Notes on "Natural Language Toolkit" - Chapter 2: Accessing Text Corpora and Lexical Resources
1. Accessing Text Corpora
1.1 Gutenberg Corpus
What is a corpora?
A large structured collection of texts.
How to get the text list of a corpus?
corpus.fileids()
How to access a default corpus in NLTK?
from nltk.corpus import gutenberg
nltk.corpus.gutenberg.words('austen-emma.txt')
How to obtain the content of a file without any linguistic processing (not split up into tokens)?
gutenberg.raw(fileid)
How to divide the text up into its sentences?

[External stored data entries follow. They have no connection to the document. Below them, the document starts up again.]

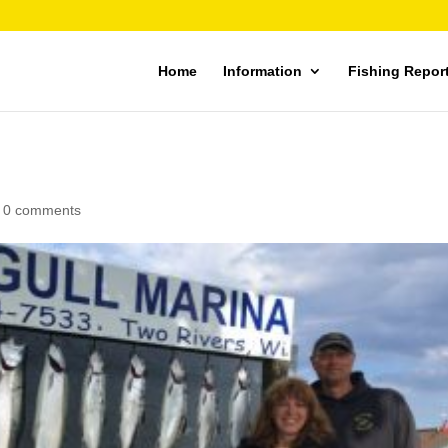
Home
Information
Fishing Repor
|
0 comments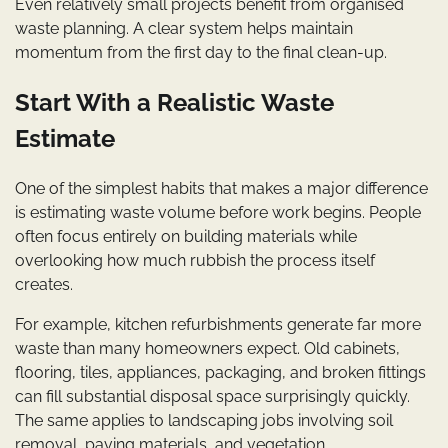
Even relatively small projects benefit from organised
waste planning. A clear system helps maintain
momentum from the first day to the final clean-up.
Start With a Realistic Waste
Estimate
One of the simplest habits that makes a major difference
is estimating waste volume before work begins. People
often focus entirely on building materials while
overlooking how much rubbish the process itself
creates.
For example, kitchen refurbishments generate far more
waste than many homeowners expect. Old cabinets,
flooring, tiles, appliances, packaging, and broken fittings
can fill substantial disposal space surprisingly quickly.
The same applies to landscaping jobs involving soil
removal, paving materials, and vegetation.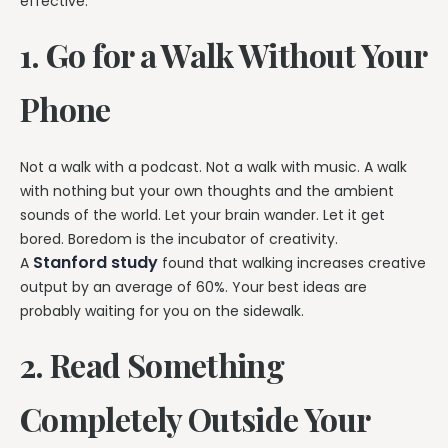
effective.
1. Go for a Walk Without Your
Phone
Not a walk with a podcast. Not a walk with music. A walk
with nothing but your own thoughts and the ambient
sounds of the world. Let your brain wander. Let it get
bored. Boredom is the incubator of creativity.
Stanford study
A
found that walking increases creative
output by an average of 60%. Your best ideas are
probably waiting for you on the sidewalk.
2. Read Something
Completely Outside Your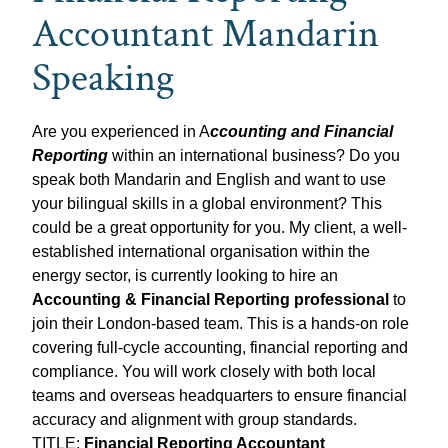
Accountant Mandarin
Speaking
Are you experienced in A
ccounting and Financial
Reporting
within an international business? Do you
speak both Mandarin and English and want to use
your bilingual skills in a global environment? This
could be a great opportunity for you. My client, a well-
established international organisation within the
energy sector, is currently looking to hire an
Accounting & Financial Reporting professional
to
join their London-based team. This is a hands-on role
covering full-cycle accounting, financial reporting and
compliance. You will work closely with both local
teams and overseas headquarters to ensure financial
accuracy and alignment with group standards.
TITLE:
Financial Reporting Accountant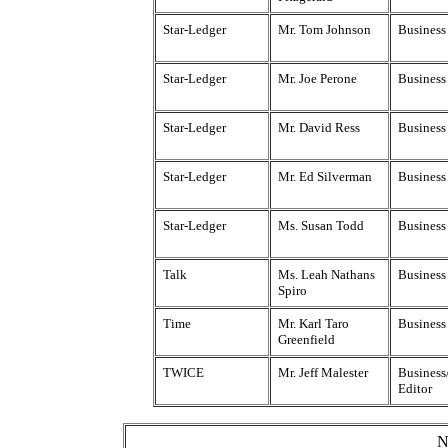
Star-Ledger
Mr. Tom Johnson
Business
Star-Ledger
Mr. Joe Perone
Business
Star-Ledger
Mr. David Ress
Business
Star-Ledger
Mr. Ed Silverman
Business
Star-Ledger
Ms. Susan Todd
Business
Talk
Ms. Leah Nathans
Business 
Spiro
Time
Mr. Karl Taro
Business
Greenfield
TWICE
Mr. Jeff Malester
Business
Editor
N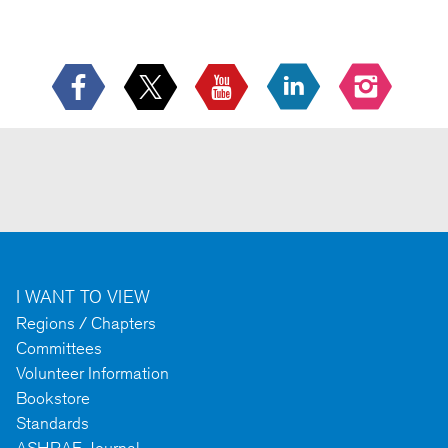
I WANT TO VIEW
Regions / Chapters
Committees
Volunteer Information
Bookstore
Standards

gutenberg.sents('shakespeare-macbeth.txt')
1.2 Web and Chat Text
How to access default web texts in NLTK?
from nltk.corpus import webtext
How to access default chat conversations in nltk?
from nltk.corpus import nps_chat
chatroom = nps_chat.posts('10-19-20s_706posts.xml')
1.3 Brown Corpus
What is stylistics?
The study of systematic differences between genres. Word counts might distinguish genres: the most frequent modal in the ‘news’ genre is ‘will’, while the most frequent modal in the ‘romance’ genre is ‘could’.
What is the Brown Corpus?
A convenient resource for studying systematic differences between genres:
from nltk.corpus import brown
1.4 Reuters Corpus
What is the Reuters Corpus?
For training and testing algorithms that automatically detect the topic of a document. Text categories in the Reuters corpus overlap with each other.
from nltk.corpus import reuters
1.5 Inaugural Address Corpus
What is the Inaugural Address Corpus?
A temporal corpus representing language uses over time.
from nltk.corpus import inaugural
1.6 Annotated Text Corpora
How to get a list of all NLTK corpus?
Visit http://nltk.org/data
1.7 Corpora in Other Languages
Universal Declaration of Human Rights in over 300 languages
from nltk.corpus import udhr
1.8 Text Corpus Structure
How to access the categories of a corpus?
corpus.categories()
How to list the words contained in the corpus?
corpus.words()
1.9 Loading your own Corpus
How to load your own Corpus?
from nltk.corpus import PlaintextCorpusReader
corpus_root = '/usr/share/dict'
wordlists = PlaintextCorpusReader(corpus_root, '.*')
OR
from nltk.corpus import BracketParseCorpusReader
corpus_root = r'C:\corpora\penntreebank\parsed\mrg\wsj'
file_pattern = r'.*/wsj_.*\.mrg'
ptb = BracketParseCorpusReader(corpus_root, file_pattern)